The multi-criteria decision making, which is possible with the advent of skyline queries, has been applied in many areas. Though most of the existing research is concerned with only a single relation, several real world applications require finding the skyline set of records over multiple relations. Consequently, the join operation over skylines where the preferences are local to each relation, has been proposed. In many of those cases, however, the join often involves performing aggregate operations among some of the attributes from the different relations. In this paper, we introduce such queries as “aggregate skyline join queries”. Since the naive algorithm is impractical, we propose three algorithms to efficiently process such queries. The algorithms utilize certain properties of skyline sets, and processes the skylines as much as possible locally before computing the join. Experiments with real and synthetic datasets exhibit the practicality and scalability of the algorithms with respect to the cardinality and dimensionality of the relations.

The authors illustrate a “skyline” query with a search for a hotel that has a good price and it close to the beach. A “skyline” set of hotels excludes hotels that are not as good on those points as hotels in the set. They then observe:

In real applications, however, there often exists a scenario when a single relation is not sufficient for the application, and the skyline needs to be computed over multiple relations [16]. For example, consider a flight database. A person traveling from city A to city B may use stopovers, but may still be interested in flights that are cheaper, have a less overall journey time, better ratings and more amenities. In this case, a single relation specifying all direct flights from A to B may not suffice or may not even exist. The join of multiple relations consisting of flights starting from A and those ending at B needs to be processed before computing the preferences.

The above problem becomes even more complex if the person is interested in the travel plan that optimizes both on the total cost as well as the total journey time for the two flights (other than the ratings and amenities of each
airline). In essence, the skyline now needs to be computed on attributes that have been aggregated from multiple relations in addition to attributes whose preferences are local within each relation. The common aggregate operations are sum, average, minimum, maximum, etc.

No doubt the travel industry thinks it has conquered semantic diversity in travel arrangements. If they have, it has since I stopped traveling several years ago.

Even simple tasks such as coordination of air and train schedules was unnecessarily difficult.

I suspect that is still the case and so mention “skyline” queries as a topic to be aware of and if necessary, to include in a topic map application that brings sanity to travel arrangements.

True, you can get a travel service that handles all the details, but only for a price and only if you are that trusting.

Google open sources Supersonic query engine

Wednesday, October 17th, 2012

Google open sources Supersonic query engine

From the post:

Google has released Supersonic, a query engine designed to work efficiently with column-oriented databases. The announcement suggests that Supersonic would be “extremely useful for creating a column oriented database back-end”, and that it aims to offer “second-to-none execution times”. As part of achieving that design goal, the C++ library uses many low-level, cache-aware optimisations, SIMD instructions and vectorised execution so that it can make the best use of modern pipelined CPUs, while still working as a single process.

Supersonic can perform “Operations” on columnar data such as Compute, Filter, Sort, HashJoin, and more; on views these operations can be chained together to produce a final result.
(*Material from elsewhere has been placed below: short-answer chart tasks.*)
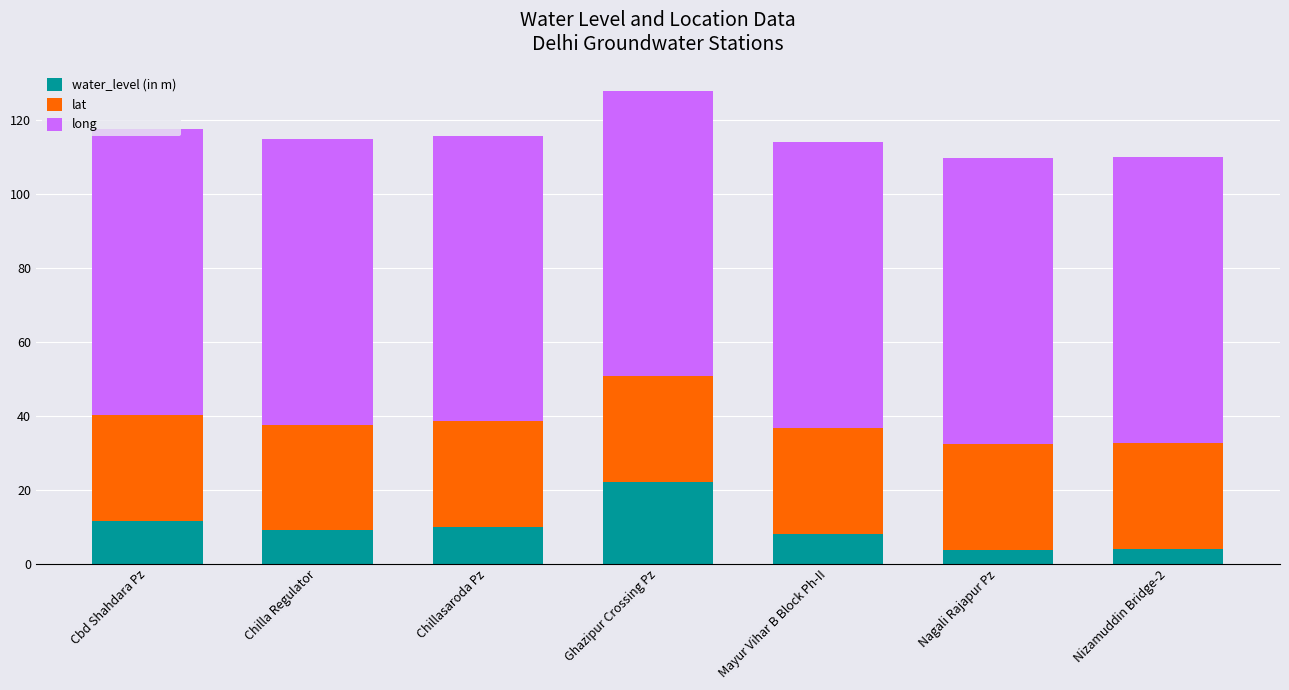

The water_level (in m) series shows 12.3 at Mayur Vihar B Block Ph-II. True or false?

False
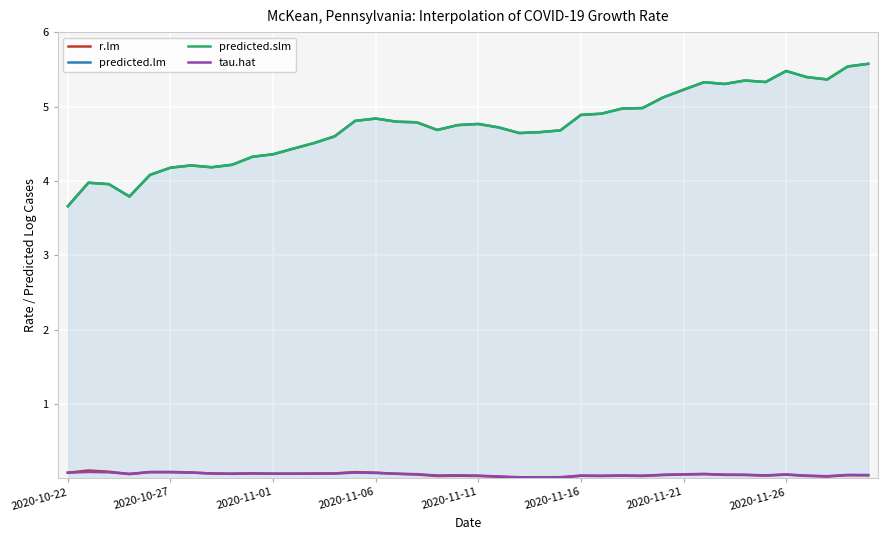

True or false: tau.hat has a value of 0.1 at 2020-10-22.

True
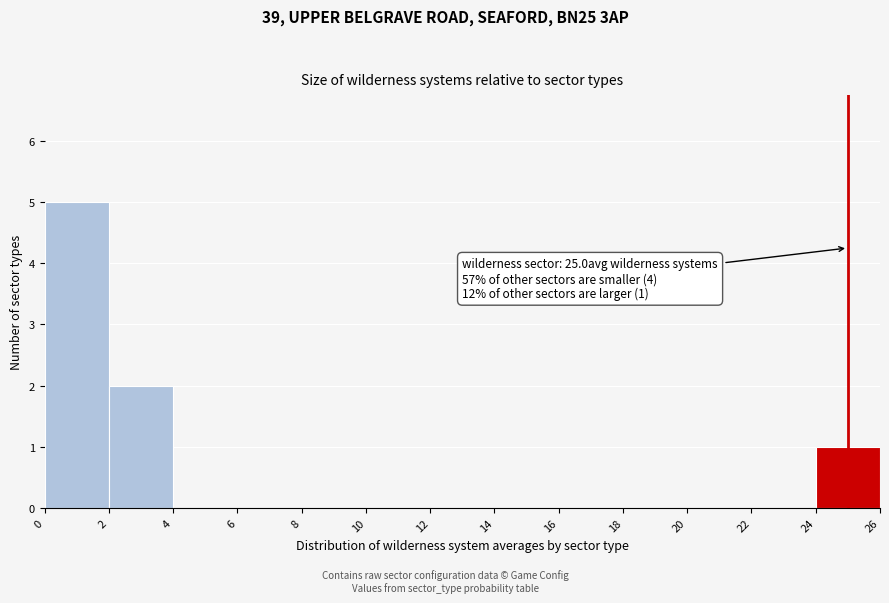

Which range on the x-axis has the tallest bar?

0 to 2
Data for these operations is currently held in memory; there is no current built-in data storage format, but the developers say that there is “a strong intention of developing one”. Other work in progress includes the provision of wide test coverage for the library. A tarball archive of the code is available to download, while the source can be git cloned from the Google Code project pages.

Do you ever wonder what “secret” software must be like to have packages like this in open source?